# Rotala......?



## Coco4Pr3z (May 28, 2009)

Found it at the LFS. Only labeled as "Red Rotola". About 8 inch stem before trimming. The newer leaves are pointy oval shaped. It's in pretty bad shape so they had it on sale for only 3 bucks. Figured why not.


----------



## Cavan Allen (Jul 22, 2004)

Looks like _Ammannia gracilis _.


----------



## miremonster (Mar 26, 2006)

Cavan, could it also be Ammannia praetermissa? But I'm not really familiar with that species.


----------



## Cavan Allen (Jul 22, 2004)

miremonster said:


> Cavan, could it also be Ammannia praetermissa? But I'm not really familiar with that species.

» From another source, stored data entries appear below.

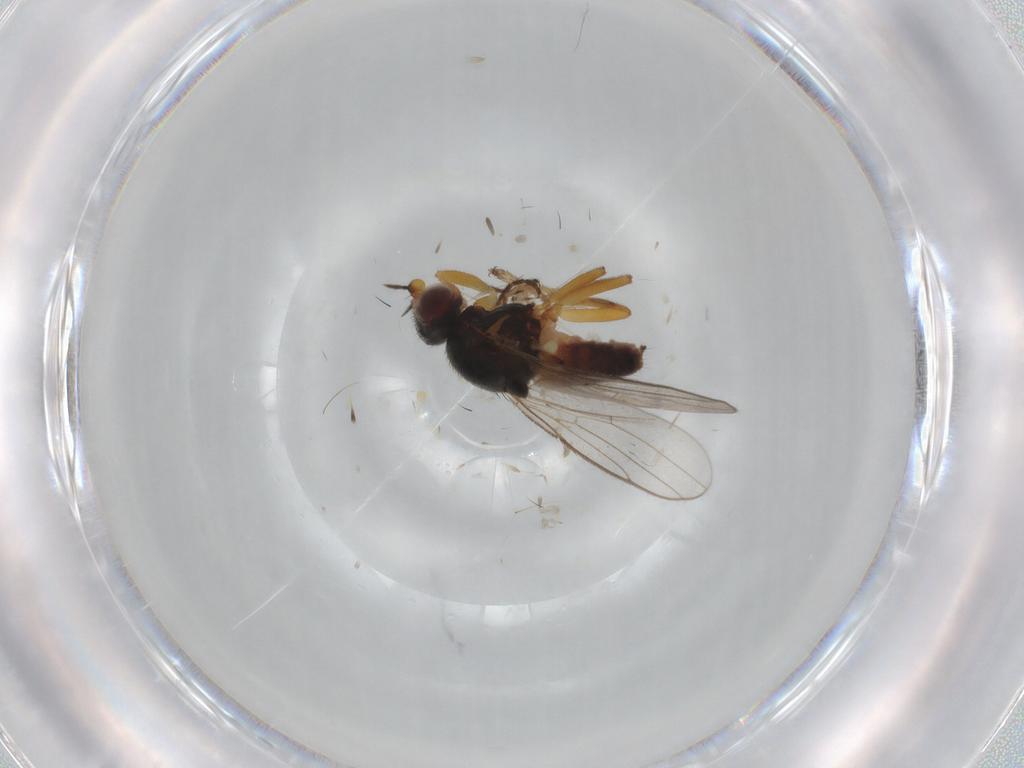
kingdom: Animalia
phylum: Arthropoda
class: Insecta
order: Diptera
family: Chloropidae
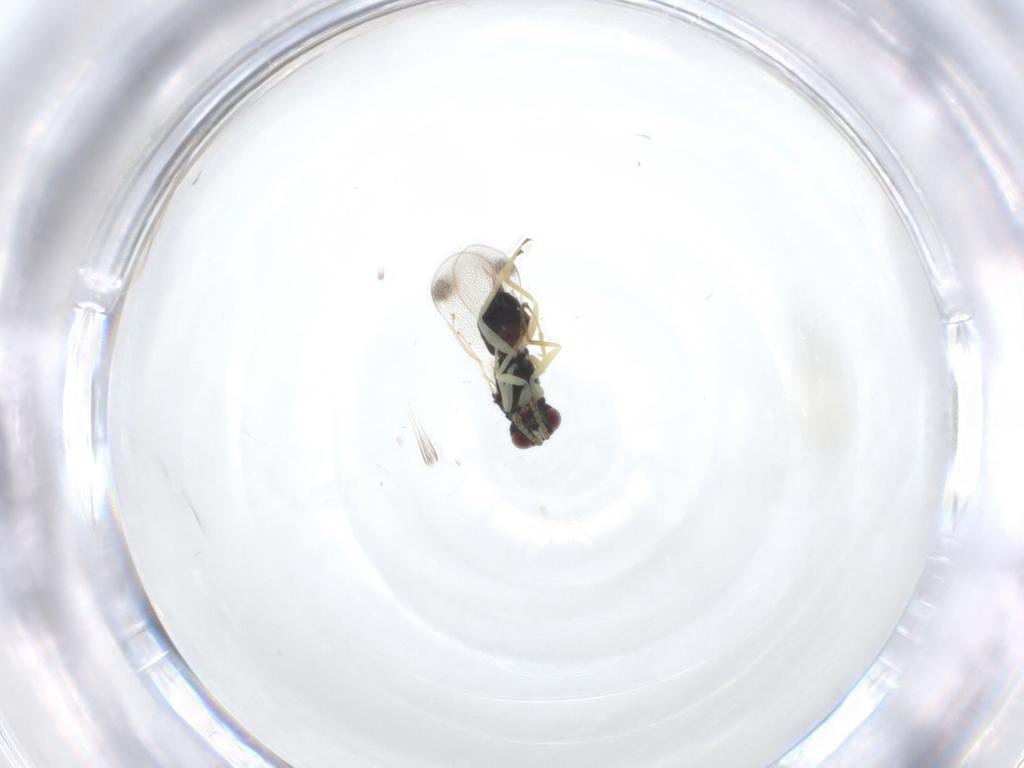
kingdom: Animalia
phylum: Arthropoda
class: Insecta
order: Hymenoptera
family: Eulophidae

No, I don't think so. Stem is always really red and leaves wavier. Also much less common in shops.


----------



## Coco4Pr3z (May 28, 2009)

I'm getting some new growth at the top so the fresh leaves should help with the ID. They seem to be growing in pairs. Shooting from 12 & 6 o'clock on the stem then 3 & 9 o'clock on the next pair. Looking into Graclis I think that's what it may be. I've gotten rotala macrandra in another forum but the new growth makes me lean towards AG. I'll post some more pics in a few days once the new leaves are a bit larger. Thanks.


----------



## Cavan Allen (Jul 22, 2004)

There's no way that's macrandra.


----------